Directions: Could you filter the material and copy every line where the word "have" occurs?

Material shown:
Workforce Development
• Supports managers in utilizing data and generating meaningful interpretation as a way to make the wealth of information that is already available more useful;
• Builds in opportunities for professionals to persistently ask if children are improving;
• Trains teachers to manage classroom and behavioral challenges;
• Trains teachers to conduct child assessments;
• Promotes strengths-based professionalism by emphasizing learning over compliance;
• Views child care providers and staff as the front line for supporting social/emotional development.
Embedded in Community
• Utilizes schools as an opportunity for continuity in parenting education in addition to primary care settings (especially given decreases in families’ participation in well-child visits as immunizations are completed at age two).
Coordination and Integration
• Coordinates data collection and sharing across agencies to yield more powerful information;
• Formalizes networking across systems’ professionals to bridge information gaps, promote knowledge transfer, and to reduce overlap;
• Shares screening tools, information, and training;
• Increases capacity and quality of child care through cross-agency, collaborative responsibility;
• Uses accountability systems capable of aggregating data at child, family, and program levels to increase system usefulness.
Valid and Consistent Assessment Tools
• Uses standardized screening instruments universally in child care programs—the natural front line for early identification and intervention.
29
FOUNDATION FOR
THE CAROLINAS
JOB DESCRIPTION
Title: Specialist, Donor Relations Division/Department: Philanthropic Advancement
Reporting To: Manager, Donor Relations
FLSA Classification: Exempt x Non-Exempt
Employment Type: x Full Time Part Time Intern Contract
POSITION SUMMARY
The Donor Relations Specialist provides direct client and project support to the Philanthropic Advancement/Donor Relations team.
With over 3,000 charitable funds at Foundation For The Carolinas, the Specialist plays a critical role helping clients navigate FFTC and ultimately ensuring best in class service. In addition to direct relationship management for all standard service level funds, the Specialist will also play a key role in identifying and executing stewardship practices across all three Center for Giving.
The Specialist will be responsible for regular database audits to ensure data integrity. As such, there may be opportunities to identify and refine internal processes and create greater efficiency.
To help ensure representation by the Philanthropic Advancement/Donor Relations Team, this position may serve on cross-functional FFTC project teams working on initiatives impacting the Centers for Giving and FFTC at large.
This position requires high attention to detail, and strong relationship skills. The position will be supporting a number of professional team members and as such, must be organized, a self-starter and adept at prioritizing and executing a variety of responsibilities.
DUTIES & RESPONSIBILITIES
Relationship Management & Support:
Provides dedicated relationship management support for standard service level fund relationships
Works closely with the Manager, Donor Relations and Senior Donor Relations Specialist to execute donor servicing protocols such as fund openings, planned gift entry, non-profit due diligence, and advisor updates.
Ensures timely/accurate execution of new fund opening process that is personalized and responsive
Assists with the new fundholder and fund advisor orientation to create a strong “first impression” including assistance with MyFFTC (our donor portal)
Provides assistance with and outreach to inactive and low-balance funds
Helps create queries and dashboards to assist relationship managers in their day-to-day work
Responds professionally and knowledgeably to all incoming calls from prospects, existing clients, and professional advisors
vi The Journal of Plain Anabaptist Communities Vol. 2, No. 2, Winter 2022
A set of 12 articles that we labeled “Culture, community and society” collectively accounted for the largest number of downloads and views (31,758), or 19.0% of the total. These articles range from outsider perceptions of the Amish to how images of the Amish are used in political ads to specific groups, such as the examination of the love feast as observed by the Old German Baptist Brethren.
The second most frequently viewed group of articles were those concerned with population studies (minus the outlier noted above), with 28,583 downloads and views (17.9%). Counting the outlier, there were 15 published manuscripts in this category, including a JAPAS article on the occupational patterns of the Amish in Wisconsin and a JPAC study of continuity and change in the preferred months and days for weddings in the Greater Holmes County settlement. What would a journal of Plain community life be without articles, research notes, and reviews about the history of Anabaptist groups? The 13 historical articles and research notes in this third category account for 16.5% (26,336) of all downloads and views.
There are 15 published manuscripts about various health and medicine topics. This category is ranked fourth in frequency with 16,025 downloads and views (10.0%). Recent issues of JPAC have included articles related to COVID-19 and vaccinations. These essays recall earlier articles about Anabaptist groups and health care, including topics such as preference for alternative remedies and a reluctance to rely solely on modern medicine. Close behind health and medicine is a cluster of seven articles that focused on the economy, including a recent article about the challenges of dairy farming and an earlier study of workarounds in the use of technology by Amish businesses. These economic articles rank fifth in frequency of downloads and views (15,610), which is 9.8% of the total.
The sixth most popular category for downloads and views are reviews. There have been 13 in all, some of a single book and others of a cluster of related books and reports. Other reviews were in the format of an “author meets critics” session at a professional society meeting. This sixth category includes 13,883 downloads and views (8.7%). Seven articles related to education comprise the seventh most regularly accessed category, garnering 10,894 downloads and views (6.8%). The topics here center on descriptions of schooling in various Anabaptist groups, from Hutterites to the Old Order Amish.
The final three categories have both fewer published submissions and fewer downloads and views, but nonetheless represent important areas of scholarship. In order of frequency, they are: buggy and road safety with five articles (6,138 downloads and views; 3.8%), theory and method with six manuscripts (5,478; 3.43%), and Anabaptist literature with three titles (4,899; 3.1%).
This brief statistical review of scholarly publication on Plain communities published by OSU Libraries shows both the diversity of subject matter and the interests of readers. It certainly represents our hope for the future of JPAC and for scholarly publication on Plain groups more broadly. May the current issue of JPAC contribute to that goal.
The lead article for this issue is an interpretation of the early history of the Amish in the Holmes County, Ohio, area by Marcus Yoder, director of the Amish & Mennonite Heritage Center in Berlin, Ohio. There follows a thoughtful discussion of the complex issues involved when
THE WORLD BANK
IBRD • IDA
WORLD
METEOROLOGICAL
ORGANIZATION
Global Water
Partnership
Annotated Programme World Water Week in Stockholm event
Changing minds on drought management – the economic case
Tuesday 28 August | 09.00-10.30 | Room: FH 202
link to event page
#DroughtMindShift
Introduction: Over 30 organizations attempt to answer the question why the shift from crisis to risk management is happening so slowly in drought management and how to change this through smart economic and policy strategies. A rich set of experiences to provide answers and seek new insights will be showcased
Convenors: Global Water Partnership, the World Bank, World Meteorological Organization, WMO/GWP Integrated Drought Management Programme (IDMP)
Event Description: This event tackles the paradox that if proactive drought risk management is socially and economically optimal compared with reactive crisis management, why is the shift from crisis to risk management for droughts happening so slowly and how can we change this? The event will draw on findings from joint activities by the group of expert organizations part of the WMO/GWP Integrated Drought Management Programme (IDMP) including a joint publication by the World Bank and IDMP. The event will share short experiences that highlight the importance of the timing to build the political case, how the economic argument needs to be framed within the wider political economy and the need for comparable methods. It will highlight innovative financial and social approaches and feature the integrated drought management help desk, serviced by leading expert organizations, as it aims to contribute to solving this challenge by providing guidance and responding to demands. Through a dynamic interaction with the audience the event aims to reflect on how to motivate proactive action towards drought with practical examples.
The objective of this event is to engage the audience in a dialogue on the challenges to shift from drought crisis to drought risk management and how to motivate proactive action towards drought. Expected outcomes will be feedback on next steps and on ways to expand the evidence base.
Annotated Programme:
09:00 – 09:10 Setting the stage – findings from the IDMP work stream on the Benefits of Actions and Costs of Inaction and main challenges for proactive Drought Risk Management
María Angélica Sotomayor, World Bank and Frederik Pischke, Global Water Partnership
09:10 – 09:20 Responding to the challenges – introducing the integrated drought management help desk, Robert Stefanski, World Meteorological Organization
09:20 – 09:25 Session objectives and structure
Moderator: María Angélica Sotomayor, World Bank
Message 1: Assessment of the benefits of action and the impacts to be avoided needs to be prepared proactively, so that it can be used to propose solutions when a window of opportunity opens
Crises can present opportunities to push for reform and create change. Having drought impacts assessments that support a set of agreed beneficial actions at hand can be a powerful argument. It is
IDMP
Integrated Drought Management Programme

Completed task:
There are 15 published manuscripts about various health and medicine topics. This category is ranked fourth in frequency with 16,025 downloads and views (10.0%). Recent issues of JPAC have included articles related to COVID-19 and vaccinations. These essays recall earlier articles about Anabaptist groups and health care, including topics such as preference for alternative remedies and a reluctance to rely solely on modern medicine. Close behind health and medicine is a cluster of seven articles that focused on the economy, including a recent article about the challenges of dairy farming and an earlier study of workarounds in the use of technology by Amish businesses. These economic articles rank fifth in frequency of downloads and views (15,610), which is 9.8% of the total.
The sixth most popular category for downloads and views are reviews. There have been 13 in all, some of a single book and others of a cluster of related books and reports. Other reviews were in the format of an “author meets critics” session at a professional society meeting. This sixth category includes 13,883 downloads and views (8.7%). Seven articles related to education comprise the seventh most regularly accessed category, garnering 10,894 downloads and views (6.8%). The topics here center on descriptions of schooling in various Anabaptist groups, from Hutterites to the Old Order Amish.
The final three categories have both fewer published submissions and fewer downloads and views, but nonetheless represent important areas of scholarship. In order of frequency, they are: buggy and road safety with five articles (6,138 downloads and views; 3.8%), theory and method with six manuscripts (5,478; 3.43%), and Anabaptist literature with three titles (4,899; 3.1%).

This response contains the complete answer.